**WORK TO COMPLETE:** Your answer should consist of each line below that contains the string "Tabaiba".

··· RECORDED INFORMATION

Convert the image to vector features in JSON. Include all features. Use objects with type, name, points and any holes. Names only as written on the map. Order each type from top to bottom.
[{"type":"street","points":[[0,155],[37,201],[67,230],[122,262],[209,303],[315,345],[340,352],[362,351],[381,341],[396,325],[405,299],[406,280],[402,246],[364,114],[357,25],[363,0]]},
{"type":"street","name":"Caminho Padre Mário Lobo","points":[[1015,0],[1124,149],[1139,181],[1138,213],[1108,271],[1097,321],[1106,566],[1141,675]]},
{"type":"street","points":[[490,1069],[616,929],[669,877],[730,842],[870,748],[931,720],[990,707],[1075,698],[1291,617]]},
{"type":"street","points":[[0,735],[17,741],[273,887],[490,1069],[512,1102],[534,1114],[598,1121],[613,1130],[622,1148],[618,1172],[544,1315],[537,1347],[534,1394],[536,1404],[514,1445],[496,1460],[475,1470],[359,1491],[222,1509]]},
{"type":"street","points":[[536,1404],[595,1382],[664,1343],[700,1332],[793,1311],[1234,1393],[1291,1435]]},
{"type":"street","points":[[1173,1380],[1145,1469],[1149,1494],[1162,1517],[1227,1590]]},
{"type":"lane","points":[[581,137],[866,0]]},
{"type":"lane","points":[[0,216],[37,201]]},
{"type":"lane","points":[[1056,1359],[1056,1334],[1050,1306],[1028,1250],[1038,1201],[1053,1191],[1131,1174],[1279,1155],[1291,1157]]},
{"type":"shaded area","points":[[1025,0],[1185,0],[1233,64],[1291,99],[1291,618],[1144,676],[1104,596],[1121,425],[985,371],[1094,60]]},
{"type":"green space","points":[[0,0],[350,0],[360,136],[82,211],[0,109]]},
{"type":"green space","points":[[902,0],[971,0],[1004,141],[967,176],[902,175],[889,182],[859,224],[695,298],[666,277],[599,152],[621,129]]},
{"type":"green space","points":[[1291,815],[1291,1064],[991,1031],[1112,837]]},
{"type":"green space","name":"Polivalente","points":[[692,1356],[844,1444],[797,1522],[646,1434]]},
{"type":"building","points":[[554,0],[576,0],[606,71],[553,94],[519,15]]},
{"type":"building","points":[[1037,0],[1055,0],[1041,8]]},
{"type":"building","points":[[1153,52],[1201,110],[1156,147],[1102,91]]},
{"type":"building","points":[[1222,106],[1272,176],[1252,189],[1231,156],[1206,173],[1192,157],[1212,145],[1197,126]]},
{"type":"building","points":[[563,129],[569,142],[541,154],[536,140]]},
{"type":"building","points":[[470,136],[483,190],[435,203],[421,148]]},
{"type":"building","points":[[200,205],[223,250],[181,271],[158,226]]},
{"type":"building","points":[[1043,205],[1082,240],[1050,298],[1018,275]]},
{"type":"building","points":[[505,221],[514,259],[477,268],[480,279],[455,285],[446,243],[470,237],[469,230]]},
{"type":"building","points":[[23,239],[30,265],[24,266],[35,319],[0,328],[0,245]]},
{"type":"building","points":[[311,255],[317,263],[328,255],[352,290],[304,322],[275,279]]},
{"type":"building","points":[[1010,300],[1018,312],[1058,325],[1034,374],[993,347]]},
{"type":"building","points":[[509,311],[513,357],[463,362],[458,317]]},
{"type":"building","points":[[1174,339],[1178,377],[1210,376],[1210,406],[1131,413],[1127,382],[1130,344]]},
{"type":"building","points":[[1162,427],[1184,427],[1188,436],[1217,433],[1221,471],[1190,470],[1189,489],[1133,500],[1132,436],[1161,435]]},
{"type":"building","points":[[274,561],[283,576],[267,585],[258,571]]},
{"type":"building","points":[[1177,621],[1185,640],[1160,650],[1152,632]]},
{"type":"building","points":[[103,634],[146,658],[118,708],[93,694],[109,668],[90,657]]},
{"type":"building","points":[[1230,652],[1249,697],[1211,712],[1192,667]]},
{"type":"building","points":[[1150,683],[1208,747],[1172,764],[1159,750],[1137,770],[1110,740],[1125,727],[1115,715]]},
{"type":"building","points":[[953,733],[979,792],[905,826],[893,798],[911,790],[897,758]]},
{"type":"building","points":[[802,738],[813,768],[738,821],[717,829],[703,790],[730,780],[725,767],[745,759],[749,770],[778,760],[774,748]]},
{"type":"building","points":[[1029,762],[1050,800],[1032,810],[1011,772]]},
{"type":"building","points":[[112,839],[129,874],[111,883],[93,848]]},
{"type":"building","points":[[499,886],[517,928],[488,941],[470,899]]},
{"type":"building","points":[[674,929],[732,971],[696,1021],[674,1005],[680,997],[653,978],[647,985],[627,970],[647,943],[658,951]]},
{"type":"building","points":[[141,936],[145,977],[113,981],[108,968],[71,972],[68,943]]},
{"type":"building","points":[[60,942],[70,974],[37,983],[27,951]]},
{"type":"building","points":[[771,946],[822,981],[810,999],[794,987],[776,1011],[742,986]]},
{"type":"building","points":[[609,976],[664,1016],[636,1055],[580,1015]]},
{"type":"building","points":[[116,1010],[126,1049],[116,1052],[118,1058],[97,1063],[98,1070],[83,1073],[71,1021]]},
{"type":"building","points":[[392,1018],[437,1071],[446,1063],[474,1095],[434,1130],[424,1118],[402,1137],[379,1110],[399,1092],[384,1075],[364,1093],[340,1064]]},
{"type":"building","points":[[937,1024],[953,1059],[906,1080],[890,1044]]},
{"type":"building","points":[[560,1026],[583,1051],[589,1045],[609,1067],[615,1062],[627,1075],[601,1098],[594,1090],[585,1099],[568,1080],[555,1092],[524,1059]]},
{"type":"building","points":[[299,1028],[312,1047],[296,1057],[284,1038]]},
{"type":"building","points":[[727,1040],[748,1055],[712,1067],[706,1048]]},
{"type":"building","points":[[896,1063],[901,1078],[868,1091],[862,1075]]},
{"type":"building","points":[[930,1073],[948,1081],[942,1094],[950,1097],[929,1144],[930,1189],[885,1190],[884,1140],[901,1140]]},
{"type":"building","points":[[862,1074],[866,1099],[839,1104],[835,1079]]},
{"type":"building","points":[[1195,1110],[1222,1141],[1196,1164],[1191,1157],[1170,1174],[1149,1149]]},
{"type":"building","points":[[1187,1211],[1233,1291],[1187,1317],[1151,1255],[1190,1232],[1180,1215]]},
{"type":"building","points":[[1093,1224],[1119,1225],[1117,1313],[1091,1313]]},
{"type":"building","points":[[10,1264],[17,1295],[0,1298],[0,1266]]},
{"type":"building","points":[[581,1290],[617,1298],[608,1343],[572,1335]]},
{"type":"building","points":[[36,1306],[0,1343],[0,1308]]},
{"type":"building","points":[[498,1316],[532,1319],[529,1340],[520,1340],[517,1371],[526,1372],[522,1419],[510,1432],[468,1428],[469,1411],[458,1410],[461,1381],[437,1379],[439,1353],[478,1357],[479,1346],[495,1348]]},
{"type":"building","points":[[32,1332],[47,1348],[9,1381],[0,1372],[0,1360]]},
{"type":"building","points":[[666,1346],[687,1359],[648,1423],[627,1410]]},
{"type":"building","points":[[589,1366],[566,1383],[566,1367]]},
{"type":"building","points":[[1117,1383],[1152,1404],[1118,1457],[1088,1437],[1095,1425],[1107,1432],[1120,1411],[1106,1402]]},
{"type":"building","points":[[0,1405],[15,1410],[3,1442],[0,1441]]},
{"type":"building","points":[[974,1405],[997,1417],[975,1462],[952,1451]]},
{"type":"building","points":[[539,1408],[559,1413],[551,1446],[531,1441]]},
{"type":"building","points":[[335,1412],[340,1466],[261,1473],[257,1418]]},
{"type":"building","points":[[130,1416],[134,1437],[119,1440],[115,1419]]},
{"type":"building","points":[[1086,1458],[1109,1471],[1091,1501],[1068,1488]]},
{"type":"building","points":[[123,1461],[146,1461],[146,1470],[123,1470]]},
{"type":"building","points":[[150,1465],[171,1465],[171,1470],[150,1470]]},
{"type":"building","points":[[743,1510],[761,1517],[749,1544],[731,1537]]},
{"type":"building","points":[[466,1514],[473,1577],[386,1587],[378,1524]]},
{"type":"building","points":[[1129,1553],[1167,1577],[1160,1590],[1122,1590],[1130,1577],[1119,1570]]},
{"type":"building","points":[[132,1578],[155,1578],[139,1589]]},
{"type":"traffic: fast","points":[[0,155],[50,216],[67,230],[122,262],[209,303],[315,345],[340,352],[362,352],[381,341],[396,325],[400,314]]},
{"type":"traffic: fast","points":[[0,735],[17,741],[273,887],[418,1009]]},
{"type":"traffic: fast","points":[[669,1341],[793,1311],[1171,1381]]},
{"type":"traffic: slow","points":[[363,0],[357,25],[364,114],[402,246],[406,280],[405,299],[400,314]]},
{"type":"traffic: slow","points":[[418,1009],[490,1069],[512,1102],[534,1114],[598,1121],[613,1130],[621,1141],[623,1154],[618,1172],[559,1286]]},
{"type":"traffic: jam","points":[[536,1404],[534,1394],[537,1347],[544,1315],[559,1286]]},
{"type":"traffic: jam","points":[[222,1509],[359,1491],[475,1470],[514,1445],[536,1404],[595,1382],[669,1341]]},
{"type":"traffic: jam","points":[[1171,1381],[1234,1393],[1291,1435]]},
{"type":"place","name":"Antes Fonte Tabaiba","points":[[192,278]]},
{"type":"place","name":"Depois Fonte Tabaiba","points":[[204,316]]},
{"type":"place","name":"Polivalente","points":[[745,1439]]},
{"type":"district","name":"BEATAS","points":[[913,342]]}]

······

**EXPECTED ANSWER:**
{"type":"place","name":"Antes Fonte Tabaiba","points":[[192,278]]},
{"type":"place","name":"Depois Fonte Tabaiba","points":[[204,316]]},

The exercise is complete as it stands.